Il futuro luminoso del Gallo Nero del Chianti Classico
Giovanni Malagodi, latifondista, politico e visionario, compra l’Aiola il 7 Settembre 1935. Fu proprio Malagodi, conosciuto come "Il Senatore", a rendere famoso il Chianti Classico dell’Aiola e gli altri vini prodotti dalla Fattoria. "Nella fattoria si produceva un vino splendido, che si era sempre venduto sfuso", racconta Malagodi: "Decisi di costruiere una cantina e di comniciare a imbottigliare". Precursore dell’enologia creativa, Malagodi sperimentò prima di altri miscele di sangiovese con uve internazionali, creando vini che furono chiamati in seguito Supertuscany. Vini che saranno sempre per l’Aiola il Logaiolo, un taglio di Cabernet Sauvignon e Sangiovese e il potente "Rosso del Senatore", cui il senatore aggiunse anche il Merlot. Pensatore innovativo e lungimirante, personaggio carismatico, Malagodi ha iscritto l’Aiola fra i primi membri del Consorzio del Chianti Classico nel 1947.
L’inizio di una nuova era
Si piantano nuovi vigneti con nuovi cloni di Sangiovese, mentre i migliori vigneti vecchi si ripristinano seguendo le pratiche di agricoltura sostenibile. La superficie vitata aumenta assicurando la crescita di produzione. Il Sangiovese continua ad essere il vitigno principale, spina dorsale del Chianti Classico. Allo stesso tempo, seguendo le tradizioni dell’azienda, si coltivano altri varietà autoctone toscane nonché i vitigni internazionali.

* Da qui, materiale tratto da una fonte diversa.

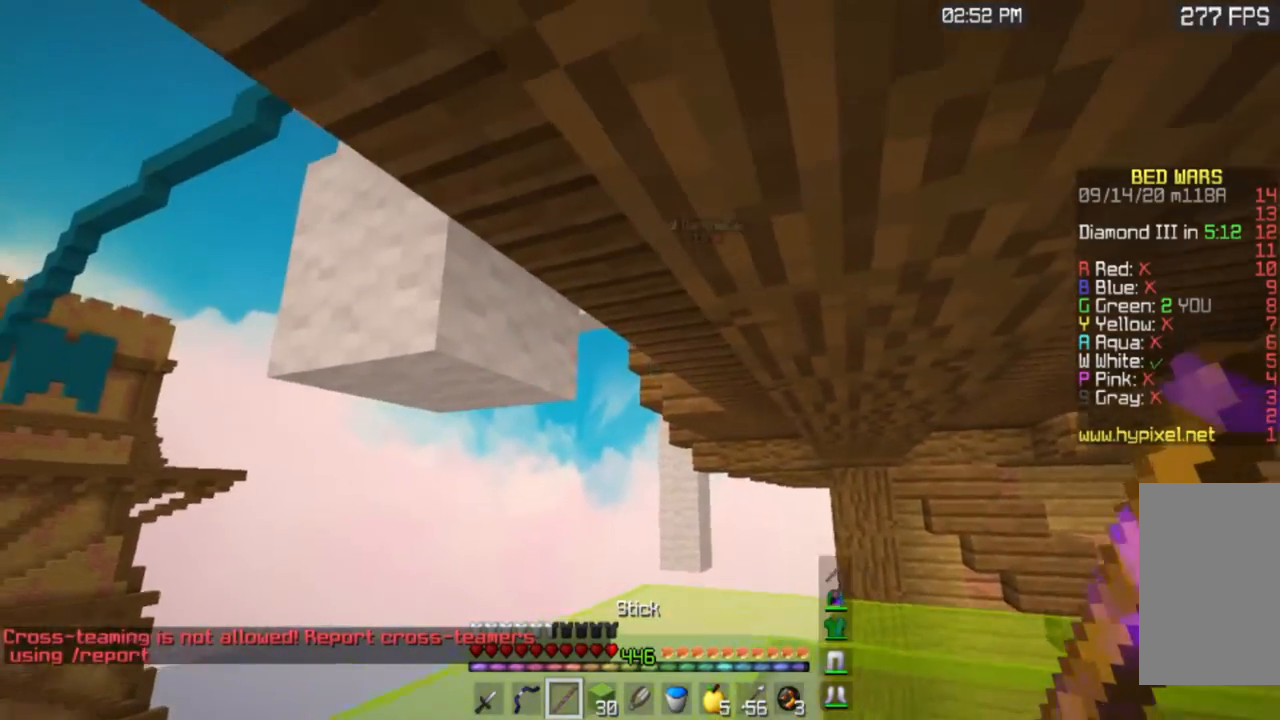
{"keys": [], "mouse": ["left"], "events": [[283, "mouse_left", "down"]]}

Per noi l’anno 2012 rappresenta l’inizio di una nuova era nella storia dell’Aiola
Rispetto della tradizione e applicazione delle ultime tecnologie dell’enologia moderna costituiscono il mantra dell’Aiola. L’acquisto di nuovi tini per la fermentazione, la pressa di ultima generazione, il continuo aggiornamento di nuove botti, tonneaux e barriques alla nostra cantina, sono il segreto per ottenere l’alta qualità e la superba eleganza che rendono famosi e unici i vini dell’Aiola. Oggi la nostra cantina è guidata da uno degli enologi più apprezzati e rinomati della Toscana, Paolo Salvi, lo studente preferito del grande Giulio Gambelli, il mago del Sangiovese. Grazie al suo lavoro e alla dedizione di tutti, i vini dell’Aiola ottengono numerosi riconoscimenti internazionali, mentre la Gran Selezione il cru Cancello Rosso ha raggiunto il livello più alto fra i vini del Chianti Classico DOCG.